== Excerpted passage
Four More Are Home
DPAA has identified and accounted for the following formerly-missing US military personnel.
From World War II
• Pfc Nicholas J. Cancilla, Company B, 1st Battalion, 2nd Marines, 2nd Marine Division, USMCR, was lost on 20 November 1943 on Tarawa Atoll. He was accounted for on 6 September 2016.
• Pfc James S. Smith, Company C, 2nd Amphibious Tractor Battalion, 2nd Marine Division, USMC, was lost on 20 November 1943 on Tarawa Atoll. He was accounted for on 6 September 2016.
From Korea
• CPL Vernon D. Presswood, Heavy Mortar Company, 32nd Infantry Regiment, 7th Infantry Division, US Army, was lost on 2 December 1950 in North Korea. He was accounted for on 6 September 2016.
• CPL Donald R. Hendrickson, Headquarters Battery, 57th Field Artillery Battalion, 31st Regimental Combat Team, 7th Infantry Division, US Army, was lost on 6 December 1950 in North Korea. He was accounted for on 7 September 2016.
Welcome back, elder brothers-in-arms. Our apologies that your return took so long.
You’re home now. Rest in peace.
. . .
Over 73,000 US personnel remain unaccounted for from World War II; over 7,800 US personnel remain unaccounted for from the Korean War; and over 1,600 remain unaccounted for in Southeast Asia (SEA). Comparison of DNA from recovered remains against DNA from some (but not all) blood relatives can assist in making a positive ID for unidentified remains that have already been recovered, or which may be recovered in the future.
====
== Available data
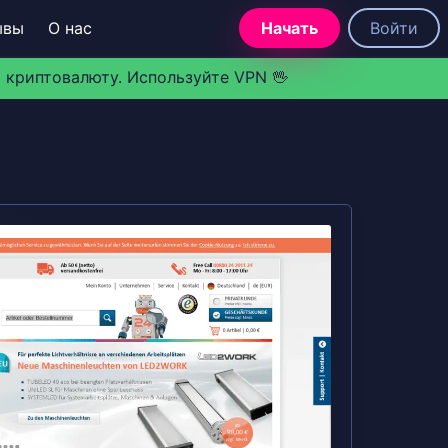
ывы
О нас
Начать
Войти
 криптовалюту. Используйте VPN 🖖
====
== Available data
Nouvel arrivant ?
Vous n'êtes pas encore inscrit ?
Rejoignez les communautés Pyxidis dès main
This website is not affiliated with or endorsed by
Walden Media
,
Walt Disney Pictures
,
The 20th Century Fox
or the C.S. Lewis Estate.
====
In the notice on the four newly identified service members, swap each "DNA" for "genetic data" and write out the text from "Over 73,000 US" to "in the future.".

=== Your response ===
Over 73,000 US personnel remain unaccounted for from World War II; over 7,800 US personnel remain unaccounted for from the Korean War; and over 1,600 remain unaccounted for in Southeast Asia (SEA). Comparison of genetic data from recovered remains against genetic data from some (but not all) blood relatives can assist in making a positive ID for unidentified remains that have already been recovered, or which may be recovered in the future.